» WHAT YOU WILL DO
Please copy these entries again, substituting "authority" for every "name author" and leaving everything else unchanged.

» RECORDS SUPPLIED

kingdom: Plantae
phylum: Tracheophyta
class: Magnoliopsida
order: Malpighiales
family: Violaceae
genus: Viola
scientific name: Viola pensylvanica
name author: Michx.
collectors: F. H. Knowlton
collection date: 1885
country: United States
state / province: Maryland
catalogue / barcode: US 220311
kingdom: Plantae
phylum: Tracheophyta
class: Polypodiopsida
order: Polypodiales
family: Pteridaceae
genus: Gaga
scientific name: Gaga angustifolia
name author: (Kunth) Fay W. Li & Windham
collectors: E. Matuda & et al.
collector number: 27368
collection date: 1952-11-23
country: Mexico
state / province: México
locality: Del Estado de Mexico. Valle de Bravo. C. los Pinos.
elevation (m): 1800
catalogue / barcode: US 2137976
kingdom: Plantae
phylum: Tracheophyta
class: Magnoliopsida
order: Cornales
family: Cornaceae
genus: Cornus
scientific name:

» RESULT OF THE EXERCISE
kingdom: Plantae
phylum: Tracheophyta
class: Magnoliopsida
order: Malpighiales
family: Violaceae
genus: Viola
scientific name: Viola pensylvanica
authority: Michx.
collectors: F. H. Knowlton
collection date: 1885
country: United States
state / province: Maryland
catalogue / barcode: US 220311
kingdom: Plantae
phylum: Tracheophyta
class: Polypodiopsida
order: Polypodiales
family: Pteridaceae
genus: Gaga
scientific name: Gaga angustifolia
authority: (Kunth) Fay W. Li & Windham
collectors: E. Matuda & et al.
collector number: 27368
collection date: 1952-11-23
country: Mexico
state / province: México
locality: Del Estado de Mexico. Valle de Bravo. C. los Pinos.
elevation (m): 1800
catalogue / barcode: US 2137976
kingdom: Plantae
phylum: Tracheophyta
class: Magnoliopsida
order: Cornales
family: Cornaceae
genus: Cornus
scientific name:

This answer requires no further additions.